Poems about Baulcombes Barn, Hamsey by 'everglades'

shetland sheep baulcombes

Gathering Sheep, November 2015

 What do you see,

when I hold my hand to you,

through your world wary, slip-shot eyes?

Is it my demeanour,

or the smell of my mortality

that makes you shy away?

Nothing sits right,

my mind tortured

by its fractured wrongness.

Yet in your simplicity

I seem, perhaps, whole!

Sharing spaciousness

you follow,

I follow,

we follow.

Our mutual path

binds us.

Penned in

your trust swells me –

Your stillness offers out

that I am part of that ‘Same’, as you.

by everglades

Written following weekly visits to Owena’s farm during autumn 2015.

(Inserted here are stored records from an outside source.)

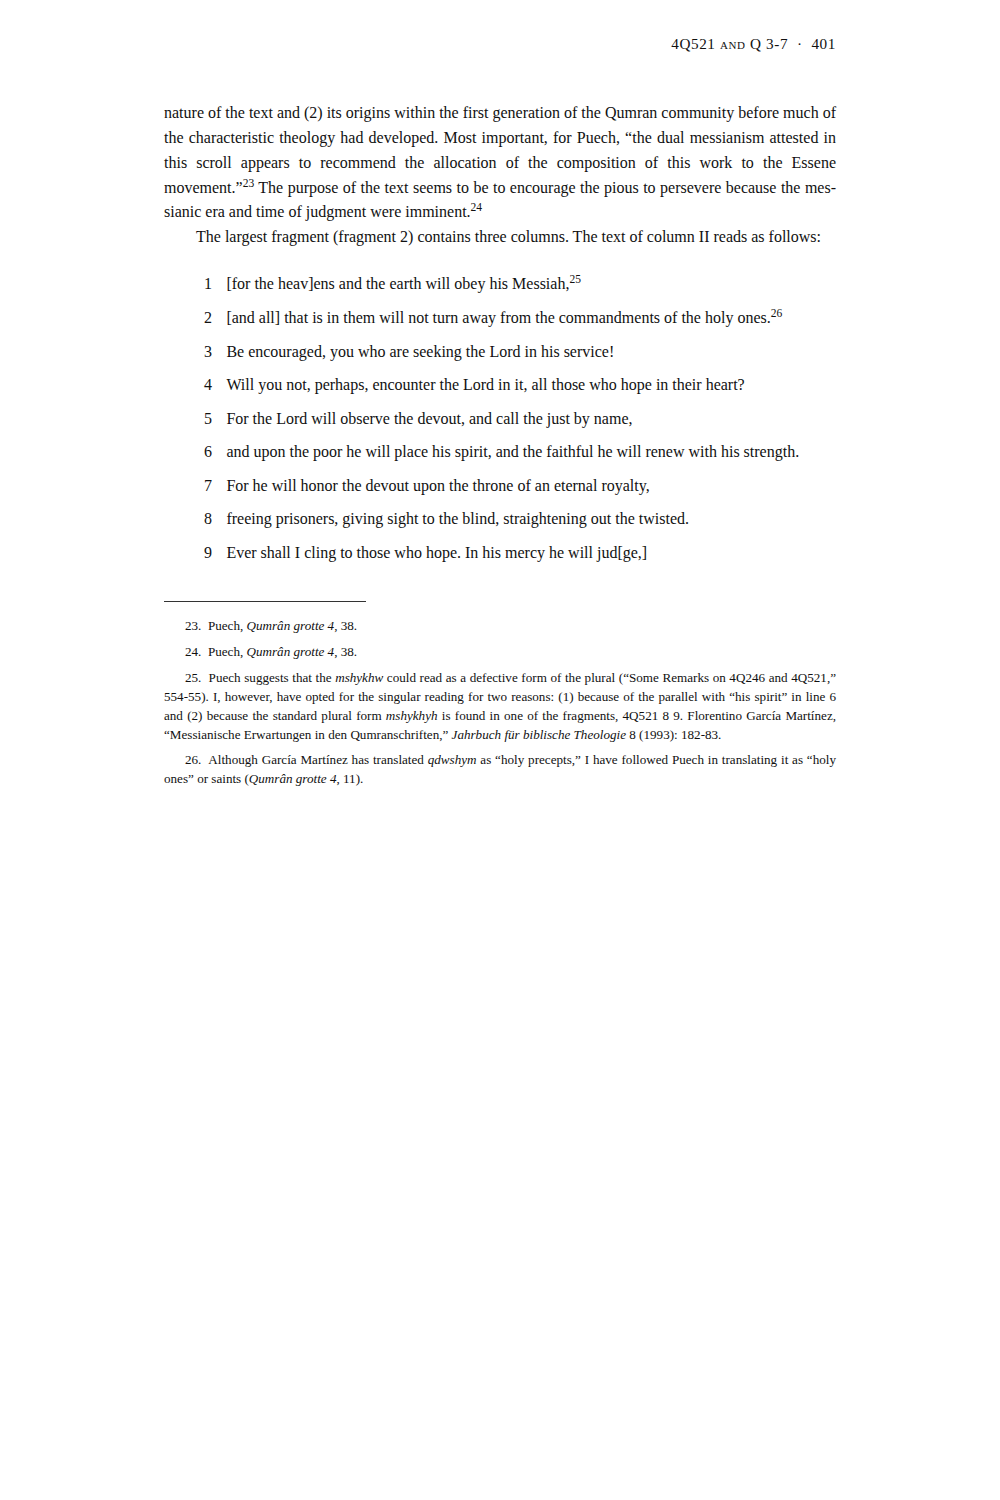4Q521 and Q 3-7 · 401
nature of the text and (2) its origins within the first generation of the Qumran community before much of the characteristic theology had developed. Most important, for Puech, “the dual messianism attested in this scroll appears to recommend the allocation of the composition of this work to the Essene movement.”23 The purpose of the text seems to be to encourage the pious to persevere because the messianic era and time of judgment were imminent.24
The largest fragment (fragment 2) contains three columns. The text of column II reads as follows:
1[for the heav]ens and the earth will obey his Messiah,25
2[and all] that is in them will not turn away from the commandments of the holy ones.26
3 Be encouraged, you who are seeking the Lord in his service!
4 Will you not, perhaps, encounter the Lord in it, all those who hope in their heart?
5 For the Lord will observe the devout, and call the just by name,
6and upon the poor he will place his spirit, and the faithful he will renew with his strength.
7 For he will honor the devout upon the throne of an eternal royalty,
8freeing prisoners, giving sight to the blind, straightening out the twisted.
9 Ever shall I cling to those who hope. In his mercy he will jud[ge,]
23. Puech, Qumrân grotte 4, 38.
24. Puech, Qumrân grotte 4, 38.
25. Puech suggests that the mshykhw could read as a defective form of the plural (“Some Remarks on 4Q246 and 4Q521,” 554-55). I, however, have opted for the singular reading for two reasons: (1) because of the parallel with “his spirit” in line 6 and (2) because the standard plural form mshykhyh is found in one of the fragments, 4Q521 8 9. Florentino García Martínez, “Messianische Erwartungen in den Qumranschriften,” Jahrbuch für biblische Theologie 8 (1993): 182-83.
26. Although García Martínez has translated qdwshym as “holy precepts,” I have followed Puech in translating it as “holy ones” or saints (Qumrân grotte 4, 11).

To Cassie and Tallulah, February 2013



filled with freshness,

alert to your surroundings.

What is it you are saying

with your wide eyes

and ready mouth?



We have so little shared,

Yet what it is you have,

I would die for.

Your needs, instant and direct,

grounded as you are

in the very ‘Now’ of life.

Your rested mind watching

as Time rolls his trials

before you.

You are loved;

Held in the infinity

of Nature’s embrace.

Loved for the essence

that shakes from your mane,

clatters from your hooves.

Loved for your wholeness,

your strength,

your purity.

Loved for your hurry

and your pause.

Tomorrows hold no torture

to your heart,

Weakened as they are

by your wide wonder

and ready acceptance.

Hope, turns her head

towards you,

and smiles.



We have so little shared

Yet what it is you have,

I would die for!

by everglades

Written during a long stay in Langley Green hospital, following leaving home. She says, "Weekly visits to Owena’s farm were a lifeline".

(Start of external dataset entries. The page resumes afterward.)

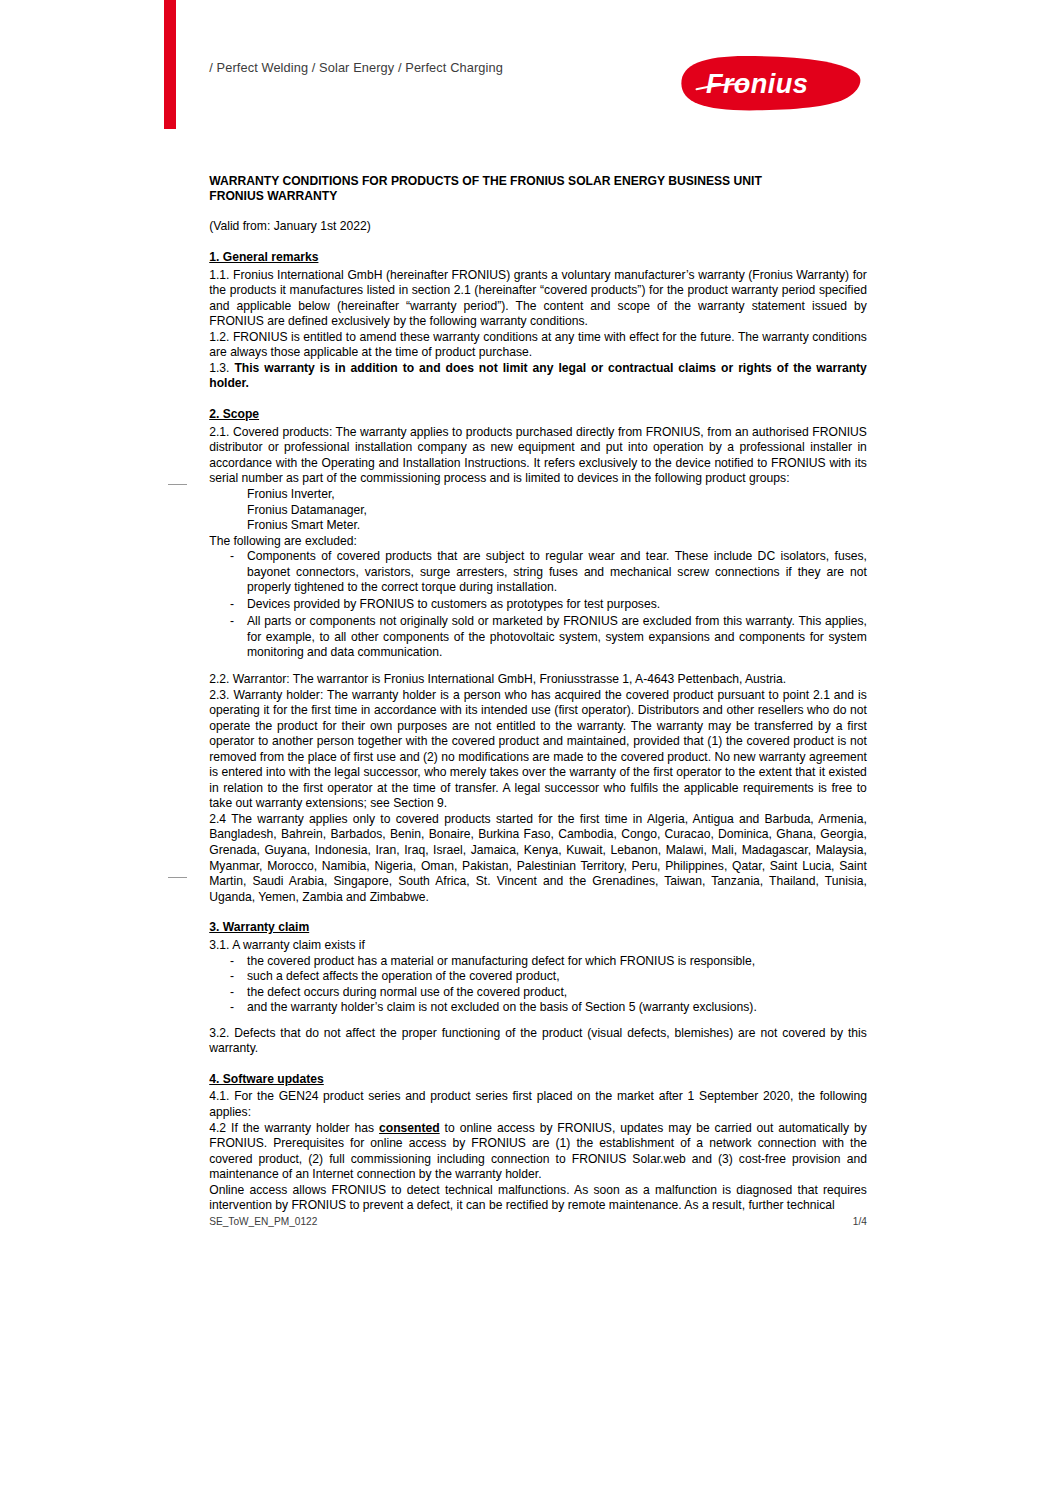/ Perfect Welding / Solar Energy / Perfect Charging
Fronius
WARRANTY CONDITIONS FOR PRODUCTS OF THE FRONIUS SOLAR ENERGY BUSINESS UNIT
FRONIUS WARRANTY
(Valid from: January 1st 2022)
1. General remarks
1.1. Fronius International GmbH (hereinafter FRONIUS) grants a voluntary manufacturer’s warranty (Fronius Warranty) for the products it manufactures listed in section 2.1 (hereinafter “covered products”) for the product warranty period specified and applicable below (hereinafter “warranty period”). The content and scope of the warranty statement issued by FRONIUS are defined exclusively by the following warranty conditions.
1.2. FRONIUS is entitled to amend these warranty conditions at any time with effect for the future. The warranty conditions are always those applicable at the time of product purchase.
1.3. This warranty is in addition to and does not limit any legal or contractual claims or rights of the warranty holder.
2. Scope
2.1. Covered products: The warranty applies to products purchased directly from FRONIUS, from an authorised FRONIUS distributor or professional installation company as new equipment and put into operation by a professional installer in accordance with the Operating and Installation Instructions. It refers exclusively to the device notified to FRONIUS with its serial number as part of the commissioning process and is limited to devices in the following product groups:
Fronius Inverter,
Fronius Datamanager,
Fronius Smart Meter.
The following are excluded:
Components of covered products that are subject to regular wear and tear. These include DC isolators, fuses, bayonet connectors, varistors, surge arresters, string fuses and mechanical screw connections if they are not properly tightened to the correct torque during installation.
Devices provided by FRONIUS to customers as prototypes for test purposes.
All parts or components not originally sold or marketed by FRONIUS are excluded from this warranty. This applies, for example, to all other components of the photovoltaic system, system expansions and components for system monitoring and data communication.
2.2. Warrantor: The warrantor is Fronius International GmbH, Froniusstrasse 1, A-4643 Pettenbach, Austria.
2.3. Warranty holder: The warranty holder is a person who has acquired the covered product pursuant to point 2.1 and is operating it for the first time in accordance with its intended use (first operator). Distributors and other resellers who do not operate the product for their own purposes are not entitled to the warranty. The warranty may be transferred by a first operator to another person together with the covered product and maintained, provided that (1) the covered product is not removed from the place of first use and (2) no modifications are made to the covered product. No new warranty agreement is entered into with the legal successor, who merely takes over the warranty of the first operator to the extent that it existed in relation to the first operator at the time of transfer. A legal successor who fulfils the applicable requirements is free to take out warranty extensions; see Section 9.
2.4 The warranty applies only to covered products started for the first time in Algeria, Antigua and Barbuda, Armenia, Bangladesh, Bahrein, Barbados, Benin, Bonaire, Burkina Faso, Cambodia, Congo, Curacao, Dominica, Ghana, Georgia, Grenada, Guyana, Indonesia, Iran, Iraq, Israel, Jamaica, Kenya, Kuwait, Lebanon, Malawi, Mali, Madagascar, Malaysia, Myanmar, Morocco, Namibia, Nigeria, Oman, Pakistan, Palestinian Territory, Peru, Philippines, Qatar, Saint Lucia, Saint Martin, Saudi Arabia, Singapore, South Africa, St. Vincent and the Grenadines, Taiwan, Tanzania, Thailand, Tunisia, Uganda, Yemen, Zambia and Zimbabwe.
3. Warranty claim
3.1. A warranty claim exists if
the covered product has a material or manufacturing defect for which FRONIUS is responsible,
such a defect affects the operation of the covered product,
the defect occurs during normal use of the covered product,
and the warranty holder’s claim is not excluded on the basis of Section 5 (warranty exclusions).
3.2. Defects that do not affect the proper functioning of the product (visual defects, blemishes) are not covered by this warranty.
4. Software updates
4.1. For the GEN24 product series and product series first placed on the market after 1 September 2020, the following applies:
4.2 If the warranty holder has consented to online access by FRONIUS, updates may be carried out automatically by FRONIUS. Prerequisites for online access by FRONIUS are (1) the establishment of a network connection with the covered product, (2) full commissioning including connection to FRONIUS Solar.web and (3) cost-free provision and maintenance of an Internet connection by the warranty holder.
Online access allows FRONIUS to detect technical malfunctions. As soon as a malfunction is diagnosed that requires intervention by FRONIUS to prevent a defect, it can be rectified by remote maintenance. As a result, further technical
SE_ToW_EN_PM_0122 1/4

Last session (for now!) at Baulcombes Barn

Posted by Emma Chaplin. Photos EC and Cath Clayton

It was a pleasure to go along last week to Owena's last session this year to spend the morning with the group from Bluebell House. The last time I went it was pouring with rain, but despite it being November, it was dry, mild and pleasant weather. Muddy underfoot though, so wellies were essential.

We fed the chickens, including the fluffy-legged cockerels and the friendly Mrs Whitey (pictured), then we walked across the fields and along the paths past the sheep to feed some quinces we'd found to the pigs, Happy and Lucky can be seen tasting one above. Some of the group then groomed the horses, Frankie the foal (Cath can be seen stroking his nose), and the mares Tallulah (being groomed by Sue, above) and Foxy. Glenne and I had the less glamorous job of cleaning the horse manure piles from the field with a wheelbarrow.

We then went back to the Barn for some tea and fantastic animal-themed cake made by Claire as well as delicious apple cake made by Tracey.

Looking forward to seeing everyone again in the New Year, if not before.